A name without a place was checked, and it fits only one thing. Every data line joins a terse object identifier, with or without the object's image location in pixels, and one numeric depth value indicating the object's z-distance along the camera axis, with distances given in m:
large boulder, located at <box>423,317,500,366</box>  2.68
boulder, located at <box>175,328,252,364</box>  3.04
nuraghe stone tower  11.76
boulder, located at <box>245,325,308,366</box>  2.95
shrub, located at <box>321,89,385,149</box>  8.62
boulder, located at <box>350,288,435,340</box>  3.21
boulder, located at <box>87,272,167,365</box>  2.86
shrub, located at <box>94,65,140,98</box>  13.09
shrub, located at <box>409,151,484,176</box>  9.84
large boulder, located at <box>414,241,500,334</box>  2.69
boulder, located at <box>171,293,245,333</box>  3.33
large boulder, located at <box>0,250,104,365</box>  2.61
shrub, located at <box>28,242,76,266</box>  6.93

* * *

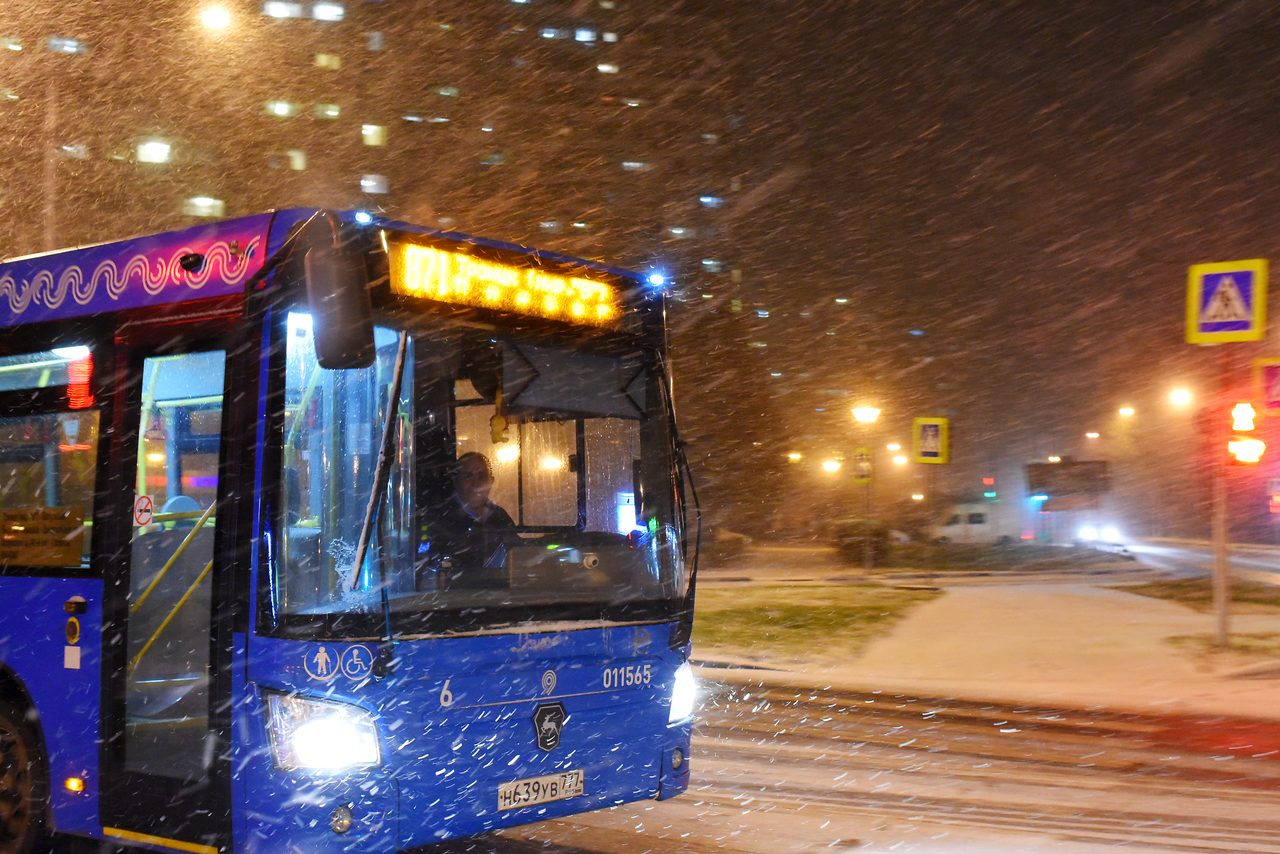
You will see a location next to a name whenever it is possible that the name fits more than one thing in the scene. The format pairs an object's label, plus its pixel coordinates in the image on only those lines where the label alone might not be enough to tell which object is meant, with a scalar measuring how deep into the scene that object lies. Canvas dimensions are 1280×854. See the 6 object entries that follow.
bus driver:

--

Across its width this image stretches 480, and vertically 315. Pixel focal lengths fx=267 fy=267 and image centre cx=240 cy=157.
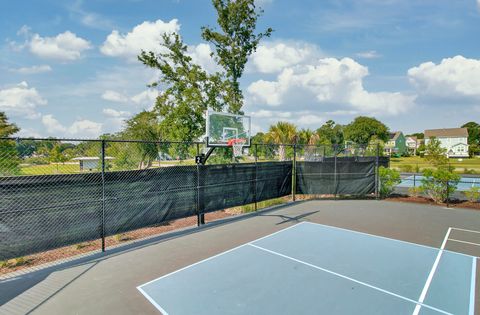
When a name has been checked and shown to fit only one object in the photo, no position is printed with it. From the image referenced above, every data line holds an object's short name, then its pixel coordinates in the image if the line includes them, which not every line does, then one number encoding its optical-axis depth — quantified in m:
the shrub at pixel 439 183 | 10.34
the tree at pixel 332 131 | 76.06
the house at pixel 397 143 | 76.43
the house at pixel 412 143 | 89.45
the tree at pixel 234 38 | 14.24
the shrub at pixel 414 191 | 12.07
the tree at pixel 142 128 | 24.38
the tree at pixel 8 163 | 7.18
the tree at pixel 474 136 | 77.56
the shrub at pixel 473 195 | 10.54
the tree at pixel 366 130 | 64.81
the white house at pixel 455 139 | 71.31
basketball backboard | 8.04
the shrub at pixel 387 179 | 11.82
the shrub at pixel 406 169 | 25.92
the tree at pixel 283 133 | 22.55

### WHAT IS NEEDED:
Look through the listing above and copy each line where the string "house" occurs.

### WORKED SOLUTION:
the house at pixel 397 143 | 76.43
the house at pixel 412 143 | 89.45
the white house at pixel 455 139 | 71.31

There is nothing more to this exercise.